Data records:
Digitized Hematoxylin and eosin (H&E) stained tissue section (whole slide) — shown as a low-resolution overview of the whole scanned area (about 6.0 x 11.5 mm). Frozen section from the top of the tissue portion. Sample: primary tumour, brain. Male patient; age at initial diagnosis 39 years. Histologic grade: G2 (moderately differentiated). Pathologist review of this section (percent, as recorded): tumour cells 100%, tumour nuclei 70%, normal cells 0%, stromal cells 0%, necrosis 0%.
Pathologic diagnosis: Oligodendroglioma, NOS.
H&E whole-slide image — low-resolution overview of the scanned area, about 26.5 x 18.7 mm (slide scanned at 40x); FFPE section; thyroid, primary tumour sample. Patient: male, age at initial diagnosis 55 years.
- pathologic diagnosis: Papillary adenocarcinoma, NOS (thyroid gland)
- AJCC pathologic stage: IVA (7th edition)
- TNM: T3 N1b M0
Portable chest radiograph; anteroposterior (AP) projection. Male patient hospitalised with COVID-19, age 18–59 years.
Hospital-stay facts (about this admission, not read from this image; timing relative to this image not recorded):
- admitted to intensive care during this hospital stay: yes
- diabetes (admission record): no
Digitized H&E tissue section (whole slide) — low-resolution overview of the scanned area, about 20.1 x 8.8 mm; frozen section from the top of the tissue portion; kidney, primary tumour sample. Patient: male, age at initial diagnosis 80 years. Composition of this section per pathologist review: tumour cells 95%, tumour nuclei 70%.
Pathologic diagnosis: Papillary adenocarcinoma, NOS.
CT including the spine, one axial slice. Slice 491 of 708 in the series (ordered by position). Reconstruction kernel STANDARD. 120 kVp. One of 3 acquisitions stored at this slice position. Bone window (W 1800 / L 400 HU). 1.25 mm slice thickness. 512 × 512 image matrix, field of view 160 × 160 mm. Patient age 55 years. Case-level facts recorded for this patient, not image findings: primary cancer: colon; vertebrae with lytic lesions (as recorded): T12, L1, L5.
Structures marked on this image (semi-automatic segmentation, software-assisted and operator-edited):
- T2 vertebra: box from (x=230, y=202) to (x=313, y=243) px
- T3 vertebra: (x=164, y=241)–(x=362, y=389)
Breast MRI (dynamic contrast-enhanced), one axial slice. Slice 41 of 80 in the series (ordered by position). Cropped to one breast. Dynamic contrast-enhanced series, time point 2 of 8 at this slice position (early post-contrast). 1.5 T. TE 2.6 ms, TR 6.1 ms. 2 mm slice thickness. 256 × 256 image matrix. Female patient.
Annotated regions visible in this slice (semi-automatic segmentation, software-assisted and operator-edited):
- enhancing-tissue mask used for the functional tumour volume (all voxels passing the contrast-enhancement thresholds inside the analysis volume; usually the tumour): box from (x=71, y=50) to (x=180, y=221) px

TASK DESCRIPTION
Search the data and copy each line containing "contrast".

RESPONSE TO THE TASK
Breast MRI (dynamic contrast-enhanced), one axial slice. Slice 41 of 80 in the series (ordered by position). Cropped to one breast. Dynamic contrast-enhanced series, time point 2 of 8 at this slice position (early post-contrast). 1.5 T. TE 2.6 ms, TR 6.1 ms. 2 mm slice thickness. 256 × 256 image matrix. Female patient.
- enhancing-tissue mask used for the functional tumour volume (all voxels passing the contrast-enhancement thresholds inside the analysis volume; usually the tumour): box from (x=71, y=50) to (x=180, y=221) px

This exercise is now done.